** Opening Extracted entries block **

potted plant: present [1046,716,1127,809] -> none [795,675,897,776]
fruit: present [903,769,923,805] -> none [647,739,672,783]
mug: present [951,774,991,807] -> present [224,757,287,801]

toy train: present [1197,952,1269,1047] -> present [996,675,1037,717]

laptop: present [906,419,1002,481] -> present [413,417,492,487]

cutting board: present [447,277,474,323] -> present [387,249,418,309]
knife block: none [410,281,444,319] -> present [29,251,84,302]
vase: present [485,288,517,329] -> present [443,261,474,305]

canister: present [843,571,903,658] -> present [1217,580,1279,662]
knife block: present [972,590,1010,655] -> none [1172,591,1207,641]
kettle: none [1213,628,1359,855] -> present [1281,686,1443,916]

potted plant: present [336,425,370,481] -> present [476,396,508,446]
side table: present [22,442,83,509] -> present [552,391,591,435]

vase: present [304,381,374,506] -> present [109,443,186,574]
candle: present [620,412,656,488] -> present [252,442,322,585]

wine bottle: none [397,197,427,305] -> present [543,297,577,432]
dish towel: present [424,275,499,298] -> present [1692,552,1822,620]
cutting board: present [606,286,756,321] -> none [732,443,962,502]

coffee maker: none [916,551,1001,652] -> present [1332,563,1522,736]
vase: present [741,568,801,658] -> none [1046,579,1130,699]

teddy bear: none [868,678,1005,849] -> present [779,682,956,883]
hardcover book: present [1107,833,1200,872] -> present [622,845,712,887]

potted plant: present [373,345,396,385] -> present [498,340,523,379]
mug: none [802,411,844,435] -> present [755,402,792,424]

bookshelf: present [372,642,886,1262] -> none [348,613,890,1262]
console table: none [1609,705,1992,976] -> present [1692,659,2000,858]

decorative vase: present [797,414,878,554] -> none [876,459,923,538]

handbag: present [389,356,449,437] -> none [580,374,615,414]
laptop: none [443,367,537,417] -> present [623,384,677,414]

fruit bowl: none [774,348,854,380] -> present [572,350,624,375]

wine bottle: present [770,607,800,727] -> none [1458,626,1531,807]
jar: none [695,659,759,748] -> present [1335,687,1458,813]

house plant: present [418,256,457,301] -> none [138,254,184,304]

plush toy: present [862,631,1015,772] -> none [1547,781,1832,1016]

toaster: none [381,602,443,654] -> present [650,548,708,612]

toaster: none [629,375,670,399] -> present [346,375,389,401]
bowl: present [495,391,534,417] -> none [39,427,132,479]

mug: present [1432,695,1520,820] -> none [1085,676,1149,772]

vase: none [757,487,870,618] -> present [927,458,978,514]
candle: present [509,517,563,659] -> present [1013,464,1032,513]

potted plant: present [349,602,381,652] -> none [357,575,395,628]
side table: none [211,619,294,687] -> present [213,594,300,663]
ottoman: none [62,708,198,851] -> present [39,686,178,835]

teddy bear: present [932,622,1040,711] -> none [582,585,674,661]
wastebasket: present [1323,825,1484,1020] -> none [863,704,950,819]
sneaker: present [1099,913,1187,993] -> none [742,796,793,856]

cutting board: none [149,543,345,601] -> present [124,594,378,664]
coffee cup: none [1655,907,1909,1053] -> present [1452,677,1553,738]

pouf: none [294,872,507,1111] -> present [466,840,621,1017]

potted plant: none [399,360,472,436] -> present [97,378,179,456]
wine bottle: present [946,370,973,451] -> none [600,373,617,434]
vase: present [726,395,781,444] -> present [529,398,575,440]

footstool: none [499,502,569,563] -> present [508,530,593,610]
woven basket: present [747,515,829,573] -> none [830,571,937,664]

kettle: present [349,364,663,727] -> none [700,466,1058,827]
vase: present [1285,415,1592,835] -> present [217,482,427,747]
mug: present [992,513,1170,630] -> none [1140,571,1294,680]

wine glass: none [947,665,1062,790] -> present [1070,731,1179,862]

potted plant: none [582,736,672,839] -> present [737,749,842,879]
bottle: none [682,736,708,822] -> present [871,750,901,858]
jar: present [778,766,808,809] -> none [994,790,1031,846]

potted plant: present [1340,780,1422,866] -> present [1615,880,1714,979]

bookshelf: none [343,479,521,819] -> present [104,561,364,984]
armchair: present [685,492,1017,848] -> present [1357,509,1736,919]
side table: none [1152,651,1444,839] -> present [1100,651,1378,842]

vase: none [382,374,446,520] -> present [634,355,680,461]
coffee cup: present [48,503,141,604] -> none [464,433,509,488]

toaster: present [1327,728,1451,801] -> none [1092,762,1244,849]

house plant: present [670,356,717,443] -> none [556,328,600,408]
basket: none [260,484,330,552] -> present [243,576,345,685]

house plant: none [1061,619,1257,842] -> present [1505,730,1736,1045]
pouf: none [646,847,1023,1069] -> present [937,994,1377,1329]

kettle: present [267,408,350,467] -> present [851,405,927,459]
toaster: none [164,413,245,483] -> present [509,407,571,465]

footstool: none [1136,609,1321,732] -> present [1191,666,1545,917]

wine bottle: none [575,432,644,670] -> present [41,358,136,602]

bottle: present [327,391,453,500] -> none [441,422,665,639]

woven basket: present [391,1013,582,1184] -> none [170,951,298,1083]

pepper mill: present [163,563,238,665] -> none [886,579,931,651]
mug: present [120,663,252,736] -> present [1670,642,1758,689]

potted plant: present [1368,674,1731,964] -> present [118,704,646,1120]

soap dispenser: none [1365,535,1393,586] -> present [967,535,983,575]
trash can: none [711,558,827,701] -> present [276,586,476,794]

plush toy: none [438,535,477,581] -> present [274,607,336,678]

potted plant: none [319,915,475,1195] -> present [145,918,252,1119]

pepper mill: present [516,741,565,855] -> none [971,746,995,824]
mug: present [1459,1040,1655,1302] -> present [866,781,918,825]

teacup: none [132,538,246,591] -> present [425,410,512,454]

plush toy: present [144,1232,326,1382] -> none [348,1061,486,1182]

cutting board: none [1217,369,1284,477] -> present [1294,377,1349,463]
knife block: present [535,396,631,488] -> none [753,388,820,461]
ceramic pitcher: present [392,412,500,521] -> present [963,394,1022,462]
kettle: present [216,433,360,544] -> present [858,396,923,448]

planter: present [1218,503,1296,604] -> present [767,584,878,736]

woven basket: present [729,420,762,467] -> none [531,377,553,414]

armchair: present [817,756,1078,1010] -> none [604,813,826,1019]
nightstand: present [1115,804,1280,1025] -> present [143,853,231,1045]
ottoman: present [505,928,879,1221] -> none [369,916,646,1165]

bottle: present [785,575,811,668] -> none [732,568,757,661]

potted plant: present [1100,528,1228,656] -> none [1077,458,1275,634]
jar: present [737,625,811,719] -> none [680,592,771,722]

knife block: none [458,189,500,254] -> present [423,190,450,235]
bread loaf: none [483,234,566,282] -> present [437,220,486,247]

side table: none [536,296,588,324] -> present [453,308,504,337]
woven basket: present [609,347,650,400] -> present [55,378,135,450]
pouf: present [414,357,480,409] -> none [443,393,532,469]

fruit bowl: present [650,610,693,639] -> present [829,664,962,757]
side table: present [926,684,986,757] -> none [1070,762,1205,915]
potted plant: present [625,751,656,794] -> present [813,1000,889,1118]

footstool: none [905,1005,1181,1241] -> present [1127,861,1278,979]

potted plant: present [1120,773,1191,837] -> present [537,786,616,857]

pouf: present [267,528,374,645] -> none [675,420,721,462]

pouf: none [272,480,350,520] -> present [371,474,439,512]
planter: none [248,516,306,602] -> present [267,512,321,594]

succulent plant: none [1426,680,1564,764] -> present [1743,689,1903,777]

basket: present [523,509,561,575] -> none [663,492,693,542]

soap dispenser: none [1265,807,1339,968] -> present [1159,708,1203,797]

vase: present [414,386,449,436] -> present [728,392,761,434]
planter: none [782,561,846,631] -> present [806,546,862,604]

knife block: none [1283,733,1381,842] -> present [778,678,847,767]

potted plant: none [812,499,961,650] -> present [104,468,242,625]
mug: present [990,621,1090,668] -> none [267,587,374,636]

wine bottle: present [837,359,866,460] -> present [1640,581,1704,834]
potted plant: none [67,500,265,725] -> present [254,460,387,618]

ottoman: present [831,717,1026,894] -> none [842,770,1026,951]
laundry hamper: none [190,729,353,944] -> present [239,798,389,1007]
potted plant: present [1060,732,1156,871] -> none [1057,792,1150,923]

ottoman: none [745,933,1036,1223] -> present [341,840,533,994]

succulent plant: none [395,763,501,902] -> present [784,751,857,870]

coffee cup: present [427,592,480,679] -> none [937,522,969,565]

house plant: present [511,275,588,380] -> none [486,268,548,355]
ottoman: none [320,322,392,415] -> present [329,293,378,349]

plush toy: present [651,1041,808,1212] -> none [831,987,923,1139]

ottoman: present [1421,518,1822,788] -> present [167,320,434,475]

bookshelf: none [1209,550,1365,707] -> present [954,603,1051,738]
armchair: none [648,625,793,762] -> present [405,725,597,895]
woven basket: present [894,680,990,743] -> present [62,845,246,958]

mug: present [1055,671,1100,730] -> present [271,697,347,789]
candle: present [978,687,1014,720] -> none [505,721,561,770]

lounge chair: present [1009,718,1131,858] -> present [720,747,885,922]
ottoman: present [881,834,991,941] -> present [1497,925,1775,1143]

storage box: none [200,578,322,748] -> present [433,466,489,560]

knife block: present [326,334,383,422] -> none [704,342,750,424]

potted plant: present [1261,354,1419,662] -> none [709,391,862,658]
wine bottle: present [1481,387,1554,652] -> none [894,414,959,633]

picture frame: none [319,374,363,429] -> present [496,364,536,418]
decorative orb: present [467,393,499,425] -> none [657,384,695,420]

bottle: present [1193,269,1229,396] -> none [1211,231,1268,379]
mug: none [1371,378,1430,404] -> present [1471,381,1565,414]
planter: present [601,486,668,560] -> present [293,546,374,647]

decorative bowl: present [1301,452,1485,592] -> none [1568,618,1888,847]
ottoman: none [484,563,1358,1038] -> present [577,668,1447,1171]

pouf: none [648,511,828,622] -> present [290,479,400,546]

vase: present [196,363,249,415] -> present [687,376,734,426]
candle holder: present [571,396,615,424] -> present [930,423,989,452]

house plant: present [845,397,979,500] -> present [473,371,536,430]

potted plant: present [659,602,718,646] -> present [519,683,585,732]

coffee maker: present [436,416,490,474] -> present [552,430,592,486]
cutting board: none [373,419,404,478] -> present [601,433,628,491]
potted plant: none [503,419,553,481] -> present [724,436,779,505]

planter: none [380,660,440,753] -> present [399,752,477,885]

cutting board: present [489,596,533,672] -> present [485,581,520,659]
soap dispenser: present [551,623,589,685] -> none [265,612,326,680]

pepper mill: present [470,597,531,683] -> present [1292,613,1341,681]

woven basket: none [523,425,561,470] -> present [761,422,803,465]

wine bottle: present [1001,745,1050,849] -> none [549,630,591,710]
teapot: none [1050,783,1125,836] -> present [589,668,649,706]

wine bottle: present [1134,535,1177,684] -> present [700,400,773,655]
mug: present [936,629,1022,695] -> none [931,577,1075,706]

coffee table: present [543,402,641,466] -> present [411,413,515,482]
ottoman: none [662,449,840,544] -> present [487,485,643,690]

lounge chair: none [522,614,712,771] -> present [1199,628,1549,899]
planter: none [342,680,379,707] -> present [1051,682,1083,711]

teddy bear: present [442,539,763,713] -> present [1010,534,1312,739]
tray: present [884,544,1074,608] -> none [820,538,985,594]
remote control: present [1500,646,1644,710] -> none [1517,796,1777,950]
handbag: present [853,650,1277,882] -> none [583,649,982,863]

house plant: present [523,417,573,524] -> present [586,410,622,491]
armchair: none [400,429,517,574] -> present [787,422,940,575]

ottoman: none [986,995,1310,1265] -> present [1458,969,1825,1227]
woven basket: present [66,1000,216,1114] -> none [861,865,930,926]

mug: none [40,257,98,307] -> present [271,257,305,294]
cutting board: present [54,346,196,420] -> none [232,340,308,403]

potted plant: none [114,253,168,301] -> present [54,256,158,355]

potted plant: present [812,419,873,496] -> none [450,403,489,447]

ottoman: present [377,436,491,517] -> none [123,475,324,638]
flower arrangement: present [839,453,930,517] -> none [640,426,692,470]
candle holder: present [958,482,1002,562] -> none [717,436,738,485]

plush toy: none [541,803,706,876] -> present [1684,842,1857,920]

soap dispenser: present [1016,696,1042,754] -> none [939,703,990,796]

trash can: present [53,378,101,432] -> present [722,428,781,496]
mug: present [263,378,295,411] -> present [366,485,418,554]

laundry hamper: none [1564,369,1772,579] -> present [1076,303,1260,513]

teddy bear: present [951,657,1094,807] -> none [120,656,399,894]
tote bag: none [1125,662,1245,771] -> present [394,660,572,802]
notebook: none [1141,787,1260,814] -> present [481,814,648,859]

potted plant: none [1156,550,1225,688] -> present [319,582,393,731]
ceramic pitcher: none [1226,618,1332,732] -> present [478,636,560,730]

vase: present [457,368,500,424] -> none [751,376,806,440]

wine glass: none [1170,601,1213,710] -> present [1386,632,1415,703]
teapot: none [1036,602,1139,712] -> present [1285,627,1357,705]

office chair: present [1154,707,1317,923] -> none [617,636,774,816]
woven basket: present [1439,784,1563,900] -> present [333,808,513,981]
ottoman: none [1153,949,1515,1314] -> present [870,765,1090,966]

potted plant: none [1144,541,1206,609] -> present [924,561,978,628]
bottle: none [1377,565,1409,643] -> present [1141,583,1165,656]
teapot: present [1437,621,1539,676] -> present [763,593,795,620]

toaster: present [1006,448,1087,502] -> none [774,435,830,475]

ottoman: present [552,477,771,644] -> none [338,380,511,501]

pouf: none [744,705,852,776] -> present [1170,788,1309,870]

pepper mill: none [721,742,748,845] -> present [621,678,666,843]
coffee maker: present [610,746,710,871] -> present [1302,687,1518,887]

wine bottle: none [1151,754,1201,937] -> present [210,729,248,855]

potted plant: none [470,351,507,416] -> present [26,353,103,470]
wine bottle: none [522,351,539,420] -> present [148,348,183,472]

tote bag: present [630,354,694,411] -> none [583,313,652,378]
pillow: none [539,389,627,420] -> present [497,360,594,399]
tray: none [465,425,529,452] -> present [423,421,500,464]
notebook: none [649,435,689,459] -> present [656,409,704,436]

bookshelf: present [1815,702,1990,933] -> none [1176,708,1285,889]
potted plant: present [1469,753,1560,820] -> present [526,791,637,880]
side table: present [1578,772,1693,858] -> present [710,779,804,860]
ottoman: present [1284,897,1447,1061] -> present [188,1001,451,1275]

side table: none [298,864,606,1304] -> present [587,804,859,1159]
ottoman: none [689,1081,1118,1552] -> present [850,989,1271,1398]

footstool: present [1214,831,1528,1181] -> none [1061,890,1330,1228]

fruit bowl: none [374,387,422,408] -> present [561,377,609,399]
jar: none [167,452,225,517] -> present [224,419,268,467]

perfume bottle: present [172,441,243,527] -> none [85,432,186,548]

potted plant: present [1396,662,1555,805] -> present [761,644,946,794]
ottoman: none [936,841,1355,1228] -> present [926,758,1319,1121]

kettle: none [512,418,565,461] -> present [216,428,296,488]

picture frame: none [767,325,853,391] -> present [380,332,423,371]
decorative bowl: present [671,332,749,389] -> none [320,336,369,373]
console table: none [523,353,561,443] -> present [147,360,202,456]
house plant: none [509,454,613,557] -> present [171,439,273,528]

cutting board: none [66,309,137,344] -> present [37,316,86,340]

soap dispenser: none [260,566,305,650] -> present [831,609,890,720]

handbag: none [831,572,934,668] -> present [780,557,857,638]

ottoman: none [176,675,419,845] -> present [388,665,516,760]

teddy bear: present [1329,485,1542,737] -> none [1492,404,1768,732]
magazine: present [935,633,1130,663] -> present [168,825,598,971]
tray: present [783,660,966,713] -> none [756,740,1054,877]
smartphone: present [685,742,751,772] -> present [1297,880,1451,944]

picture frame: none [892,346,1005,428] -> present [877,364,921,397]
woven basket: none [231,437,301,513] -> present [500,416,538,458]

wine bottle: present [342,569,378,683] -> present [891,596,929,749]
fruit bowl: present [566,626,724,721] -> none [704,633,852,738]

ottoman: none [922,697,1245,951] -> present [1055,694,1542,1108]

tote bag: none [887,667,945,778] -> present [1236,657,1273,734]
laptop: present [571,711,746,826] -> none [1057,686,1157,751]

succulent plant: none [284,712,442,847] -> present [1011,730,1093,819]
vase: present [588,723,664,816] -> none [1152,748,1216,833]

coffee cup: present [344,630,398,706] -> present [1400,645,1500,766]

** Closing Extracted entries block **

Written task ▸ Which lines above carry the string "ceramic"? Copy those lines.

Answer ▸
ceramic pitcher: present [392,412,500,521] -> present [963,394,1022,462]
ceramic pitcher: none [1226,618,1332,732] -> present [478,636,560,730]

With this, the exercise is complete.